Chiunque abbia mai avuto a che fare con un tribunale, sa bene che litigare, oggi, in Italia, non è affatto un buon affare. Per la durata dei giudizi, per la qualità delle sentenze, per le difficoltà della fase esecutiva e per i costi. Nella migliore delle ipotesi, si tratta di “rimanere in lite” per una decina d’anni, con tutta una serie di conseguenze sui rapporti nei quali quelle liti incidono: famiglia, condominio, rapporti d’affari, etc. Per evitare questo, già nel decreto legislativo 28/2010 lo Stato italiano aveva previsto il ricorso preliminare alla mediazione civile obbligatoria. In sostanza, prima di andare dinanzi ad un giudice, occorreva recarsi dinanzi ad un mediatore professionista che aveva il solo compito di mettere d’accordo le parti: tentare di ricucire il rapporto, evitando la lite.

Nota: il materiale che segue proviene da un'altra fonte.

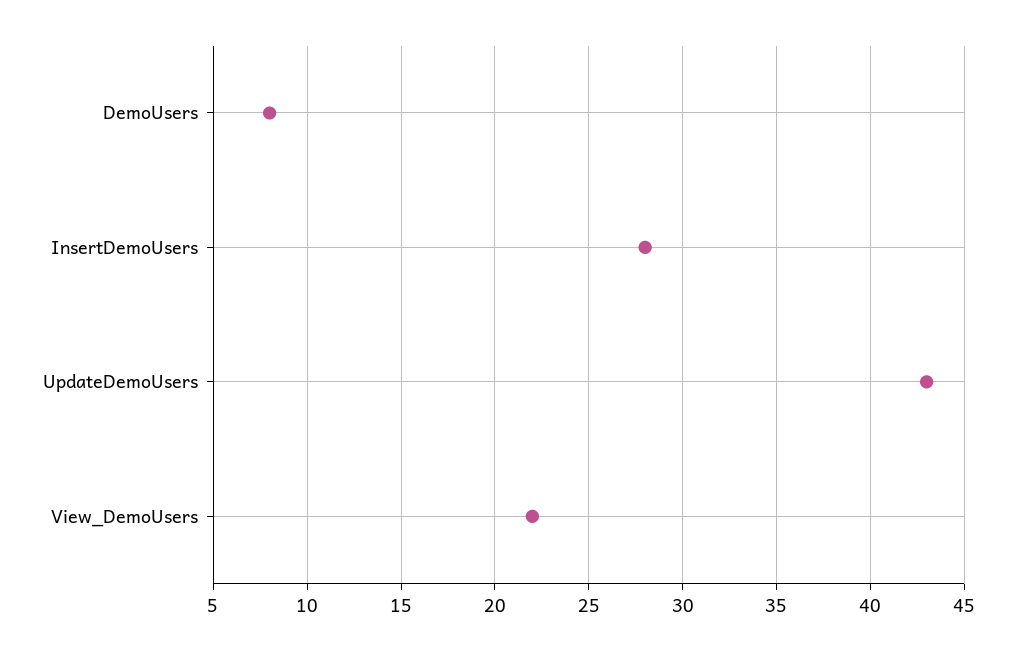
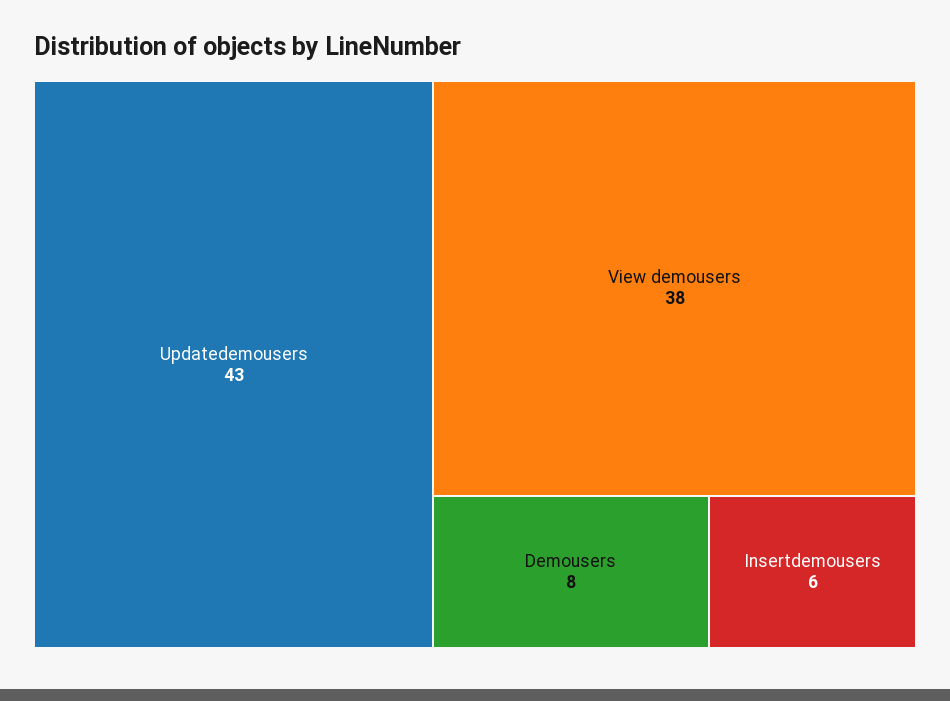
  {
    "DemoUsers": 8,
-   "InsertDemoUsers": 28,
+   "InsertDemoUsers": 6,
    "UpdateDemoUsers": 43,
-   "View_DemoUsers": 22
+   "View_DemoUsers": 38
  }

La Corte costituzionale, nell’ottobre 2012 ha stabilito l’illegittimità della norma del 2010 proprio nella parte in cui stabiliva l’obbligatorietà, per un semplice eccesso di delega (la condizione di procedibilità non era esplicitamente prevista nella delega al governo). Nel decreto del fare, appunto, viene ripresa tale norma e, attraverso il passaggio alla camere per la conversione, sanato l’eccesso di delega.

La nuova versione, però, è un po’ più elaborata. Anziché prevedere l’obbligo di esperire tutta la procedura di mediazione, il decreto legge lo ha ridotto al solo primo incontro, durante il quale il mediatore, “verifica con le parti le possibilità di proseguire il tentativo di mediazione”.

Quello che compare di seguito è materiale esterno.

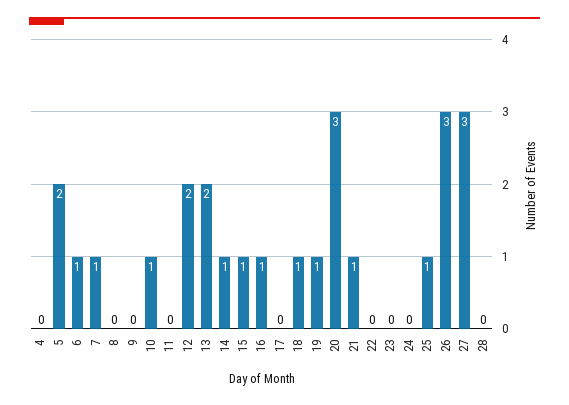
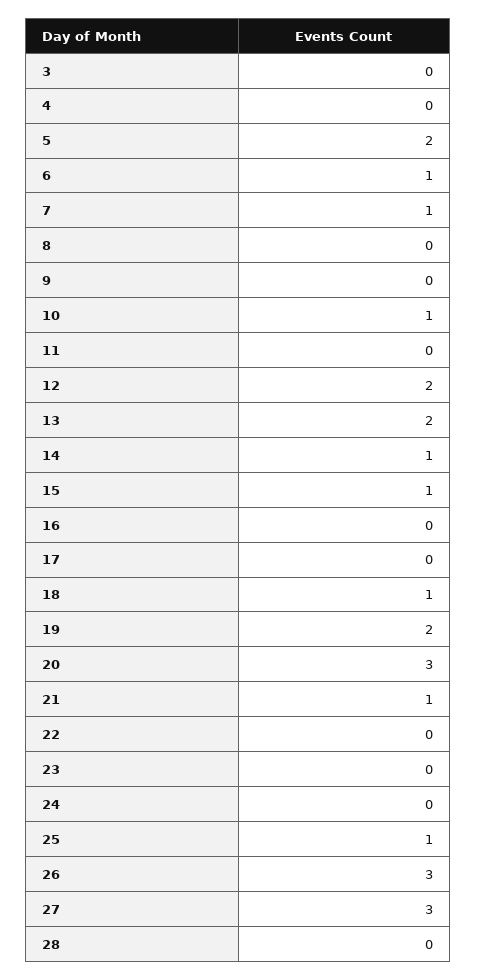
  {
    "4": 0,
    "5": 2,
    "6": 1,
    "7": 1,
    "8": 0,
    "9": 0,
    "10": 1,
    "11": 0,
    "12": 2,
    "13": 2,
    "14": 1,
    "15": 1,
-   "16": 1,
+   "16": 0,
    "17": 0,
    "18": 1,
-   "19": 1,
+   "19": 2,
    "20": 3,
    "21": 1,
    "22": 0,
    "23": 0,
    "24": 0,
    "25": 1,
    "26": 3,
    "27": 3,
-   "28": 0
+   "28": 0,
+   "3": 0
  }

Il mediatore, cioè, ha una sola possibilità: o riesce subito a convincere le parti, o non si fa nulla.

Orbene, questo incontro, in cui il mediatore deve applicare il 100% della sua scienza e capacità onde evitare che lo Stato italiano si sobbarchi un’altra causa sul groppone, secondo alcuni emendamenti di 5 stelle e PD, dovrebbe essere completamente gratuito. A carico di colui il quale si propone l’obiettivo di mettere d’accordo la gente e di far risparmiare allo Stato, mediamente, 2.500 euro per ogni grado di giudizio.

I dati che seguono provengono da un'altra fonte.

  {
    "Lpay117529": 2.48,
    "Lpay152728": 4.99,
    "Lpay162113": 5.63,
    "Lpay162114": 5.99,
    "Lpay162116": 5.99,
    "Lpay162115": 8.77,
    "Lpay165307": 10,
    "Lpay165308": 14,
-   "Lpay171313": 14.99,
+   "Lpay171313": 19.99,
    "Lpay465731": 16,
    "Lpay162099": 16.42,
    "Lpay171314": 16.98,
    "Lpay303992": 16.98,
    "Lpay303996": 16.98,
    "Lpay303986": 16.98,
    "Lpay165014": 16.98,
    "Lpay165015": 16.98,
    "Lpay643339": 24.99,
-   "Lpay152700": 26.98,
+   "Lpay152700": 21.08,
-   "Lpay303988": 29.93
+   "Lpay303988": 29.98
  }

È chiaro che la lobby di coloro che vogliono a tutti i costi fare i giudizi è molto potente in parlamento. È altresì chiaro che esistono resistenze culturali importanti sul punto. Ma così uno Stato malato di giustizia non cresce. La gente, gli operatori, i consulenti, devono imparare ad evitare il giudizio ed a risolvere i propri problemi senza cercare a tutti i costi la decisione, ma guardando ad un migliore componimento degli interessi in campo. In mediazione, in pochi mesi, abbiamo risolto problemi riguardanti appalti pubblici, diffamazione a mezzo stampa, liti familiari e condominiali, che altrimenti avrebbero comportato anni di penosi sguardi in ascensore, di pranzi di Natale saltati, di mancati affari e crisi di liquidità. O di persone che venivano sfottute da amici e colleghi per notizie non vere. La ricucitura di un rapporto è un bene molto più prezioso di qualsiasi sentenza. Per questo deve essere affidato a professionisti capaci, sia in diritto che dal punto di vista relazionale. Questa è una scommessa che la 156° giustizia del mondo non può perdere. E non si comincia col piede giusto se s’impedisce alla gente non dico di guadagnare, ma almeno di rientrare nelle spese. Oltre ad essere, evidentemente, contrario all’art. 36 della nostra Costituzione. La soluzione, facile ed a costo zero, è quella di addebitare tutte le spese del primo incontro alla parte istante (anche perché non è chiaro per quale motivo il convenuto debba pagare per la condizione di procedibilità dell’attore) e di consentire, in caso di mancata riuscita della mediazione, la detrazione dal contributo unificato che si paga all’inizio del giudizio, al posto del credito d’imposta, comunque stabilito dalla stessa legge, che però consente il recupero solo nell’anno successivo. Ma una tale saggezza non arriva a chi siede in parlamento, troppo preso ad ascoltare le ragioni dei litigators.